**What you are asked to do**
Quote the passage on hallucination energy between "evidence_vec = embed(evidence_text)" and "this measurement represents.", inclusive.

We treat embeddings as vectors in a shared semantic space:

• the evidence vector represents what the source material supports,
• the claim vector represents what the AI is asserting.

If the claim is fully supported by the evidence, then directionally the claim vector should lie along the evidence vector.

If the claim introduces new structure, emphasis, or implication, part of the claim vector will point away from the evidence direction.

That deviation is what we measure.

⚡ Hallucination Energy (Semantic Residual)

We compute semantic drift by decomposing the claim vector into two components:

1. the portion aligned with the evidence,
2. the portion orthogonal to it.

In simplified form:

# Normalize vectors
e = normalize(evidence_vector)
c = normalize(claim_vector)

# Project claim onto evidence direction
projection = dot(c, e) * e

# Residual = unsupported semantic mass
residual = c - projection

hallucination_energy = ||residual||

This value captures how much of the claim cannot be explained by the evidence, regardless of surface similarity.

We call this quantity hallucination energy.

💻 Computing Unsupported Semantic Mass

claim_vec = embed(ai_claim)
evidence_vec = embed(evidence_text)

claim_u = normalize(claim_vec)
evidence_u = normalize(evidence_vec)

projection = dot(claim_u, evidence_u) * evidence_u
residual = claim_u - projection

hallucination_energy = norm(residual)

🎯 What This Metric Is and Is Not

It is important to be precise about what this measurement represents.

Hallucination energy is:

• a directional deviation metric,
• a measure of unsupported semantic mass,
• a continuous signal, not a binary judgment,
• independent of policy.

Hallucination energy is not:

• a truth detector,
• a fact-checker,
• a replacement for citation verification,
• a claim about intent or correctness.

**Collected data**
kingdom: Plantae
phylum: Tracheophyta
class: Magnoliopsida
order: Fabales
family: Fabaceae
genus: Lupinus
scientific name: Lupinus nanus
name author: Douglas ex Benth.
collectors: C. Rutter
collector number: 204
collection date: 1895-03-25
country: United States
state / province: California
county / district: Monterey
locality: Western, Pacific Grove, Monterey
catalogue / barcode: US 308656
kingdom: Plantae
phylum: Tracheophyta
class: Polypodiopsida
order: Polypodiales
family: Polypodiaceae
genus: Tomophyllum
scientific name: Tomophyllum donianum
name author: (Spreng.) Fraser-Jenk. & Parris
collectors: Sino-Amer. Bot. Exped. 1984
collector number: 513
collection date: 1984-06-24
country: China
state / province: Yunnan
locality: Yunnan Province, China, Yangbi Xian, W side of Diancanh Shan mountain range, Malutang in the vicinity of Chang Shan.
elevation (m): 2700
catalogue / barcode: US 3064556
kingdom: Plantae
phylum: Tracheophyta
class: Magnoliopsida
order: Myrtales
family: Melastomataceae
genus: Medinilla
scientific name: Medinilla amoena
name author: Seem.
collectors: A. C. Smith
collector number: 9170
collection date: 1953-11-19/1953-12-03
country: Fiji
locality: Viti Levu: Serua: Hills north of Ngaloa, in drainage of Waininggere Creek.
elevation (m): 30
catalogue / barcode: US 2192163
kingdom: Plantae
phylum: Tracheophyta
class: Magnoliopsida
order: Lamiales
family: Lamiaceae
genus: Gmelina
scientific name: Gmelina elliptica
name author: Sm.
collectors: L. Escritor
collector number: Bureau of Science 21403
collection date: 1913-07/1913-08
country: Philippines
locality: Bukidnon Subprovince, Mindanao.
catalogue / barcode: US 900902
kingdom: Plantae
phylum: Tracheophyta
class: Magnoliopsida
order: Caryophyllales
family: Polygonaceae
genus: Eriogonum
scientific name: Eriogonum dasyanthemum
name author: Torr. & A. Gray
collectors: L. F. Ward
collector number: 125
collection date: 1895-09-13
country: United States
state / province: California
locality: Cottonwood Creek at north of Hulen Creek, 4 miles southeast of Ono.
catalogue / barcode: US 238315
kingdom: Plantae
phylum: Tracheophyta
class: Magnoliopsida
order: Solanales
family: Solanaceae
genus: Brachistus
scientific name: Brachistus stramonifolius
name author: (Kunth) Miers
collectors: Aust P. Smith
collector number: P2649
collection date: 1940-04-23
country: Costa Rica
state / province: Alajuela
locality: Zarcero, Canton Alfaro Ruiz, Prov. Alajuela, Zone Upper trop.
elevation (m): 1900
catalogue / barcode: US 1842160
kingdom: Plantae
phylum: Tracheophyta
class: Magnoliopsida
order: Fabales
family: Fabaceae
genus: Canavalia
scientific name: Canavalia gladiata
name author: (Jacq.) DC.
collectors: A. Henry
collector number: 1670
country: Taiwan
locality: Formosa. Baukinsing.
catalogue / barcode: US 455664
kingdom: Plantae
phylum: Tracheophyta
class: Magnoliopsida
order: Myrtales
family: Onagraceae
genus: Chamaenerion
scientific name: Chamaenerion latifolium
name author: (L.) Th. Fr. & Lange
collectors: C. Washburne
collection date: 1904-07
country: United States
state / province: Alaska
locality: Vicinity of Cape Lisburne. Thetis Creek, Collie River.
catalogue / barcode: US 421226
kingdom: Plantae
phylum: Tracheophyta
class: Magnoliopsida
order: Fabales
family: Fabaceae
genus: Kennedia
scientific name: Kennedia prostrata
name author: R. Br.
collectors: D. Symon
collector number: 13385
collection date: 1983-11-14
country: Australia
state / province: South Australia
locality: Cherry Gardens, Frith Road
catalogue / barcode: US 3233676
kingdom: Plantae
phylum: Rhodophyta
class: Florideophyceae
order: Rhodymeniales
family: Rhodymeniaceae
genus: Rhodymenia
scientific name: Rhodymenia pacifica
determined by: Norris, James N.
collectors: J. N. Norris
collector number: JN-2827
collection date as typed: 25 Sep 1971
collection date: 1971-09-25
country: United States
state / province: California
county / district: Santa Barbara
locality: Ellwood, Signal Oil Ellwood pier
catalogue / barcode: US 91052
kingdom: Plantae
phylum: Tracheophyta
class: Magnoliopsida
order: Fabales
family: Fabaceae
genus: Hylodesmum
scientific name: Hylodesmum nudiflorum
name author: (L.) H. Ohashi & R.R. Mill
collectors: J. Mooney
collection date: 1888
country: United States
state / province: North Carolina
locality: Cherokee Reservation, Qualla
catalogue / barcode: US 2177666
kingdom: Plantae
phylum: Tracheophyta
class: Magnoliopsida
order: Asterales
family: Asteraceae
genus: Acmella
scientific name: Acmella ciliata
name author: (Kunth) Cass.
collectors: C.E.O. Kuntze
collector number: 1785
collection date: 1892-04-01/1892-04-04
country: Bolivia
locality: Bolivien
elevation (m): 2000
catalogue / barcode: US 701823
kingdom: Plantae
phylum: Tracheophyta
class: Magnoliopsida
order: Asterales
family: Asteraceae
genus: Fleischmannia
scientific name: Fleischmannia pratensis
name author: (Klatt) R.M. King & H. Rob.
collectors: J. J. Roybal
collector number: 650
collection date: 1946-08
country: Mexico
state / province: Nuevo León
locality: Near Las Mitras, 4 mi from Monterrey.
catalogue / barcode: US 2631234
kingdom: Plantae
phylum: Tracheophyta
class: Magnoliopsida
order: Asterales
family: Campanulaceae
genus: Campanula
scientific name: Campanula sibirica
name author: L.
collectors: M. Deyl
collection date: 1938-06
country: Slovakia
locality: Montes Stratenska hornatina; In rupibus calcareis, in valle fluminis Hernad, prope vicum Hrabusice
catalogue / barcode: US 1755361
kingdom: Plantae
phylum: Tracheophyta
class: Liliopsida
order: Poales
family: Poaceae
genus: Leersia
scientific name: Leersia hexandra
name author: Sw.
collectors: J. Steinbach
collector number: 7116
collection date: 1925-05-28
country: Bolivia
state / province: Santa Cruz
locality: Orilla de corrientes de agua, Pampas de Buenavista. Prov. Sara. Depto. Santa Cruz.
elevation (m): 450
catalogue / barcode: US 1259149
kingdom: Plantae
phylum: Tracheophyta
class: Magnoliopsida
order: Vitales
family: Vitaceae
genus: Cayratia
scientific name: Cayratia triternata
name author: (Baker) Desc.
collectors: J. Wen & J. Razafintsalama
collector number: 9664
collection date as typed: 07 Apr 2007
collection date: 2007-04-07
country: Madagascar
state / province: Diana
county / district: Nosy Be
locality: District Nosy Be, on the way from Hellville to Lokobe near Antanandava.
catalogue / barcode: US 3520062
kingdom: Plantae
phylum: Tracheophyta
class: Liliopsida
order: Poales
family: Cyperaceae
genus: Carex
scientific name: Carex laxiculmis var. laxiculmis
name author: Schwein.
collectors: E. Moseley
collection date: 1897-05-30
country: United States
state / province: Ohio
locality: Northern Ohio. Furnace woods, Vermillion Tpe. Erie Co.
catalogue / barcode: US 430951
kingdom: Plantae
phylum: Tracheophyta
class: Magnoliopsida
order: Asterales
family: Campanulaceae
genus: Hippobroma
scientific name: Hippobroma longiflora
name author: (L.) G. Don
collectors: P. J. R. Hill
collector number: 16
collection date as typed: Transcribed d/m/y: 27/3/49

**Problem solution**
evidence_vec = embed(evidence_text)

claim_u = normalize(claim_vec)
evidence_u = normalize(evidence_vec)

projection = dot(claim_u, evidence_u) * evidence_u
residual = claim_u - projection

hallucination_energy = norm(residual)

🎯 What This Metric Is and Is Not

It is important to be precise about what this measurement represents.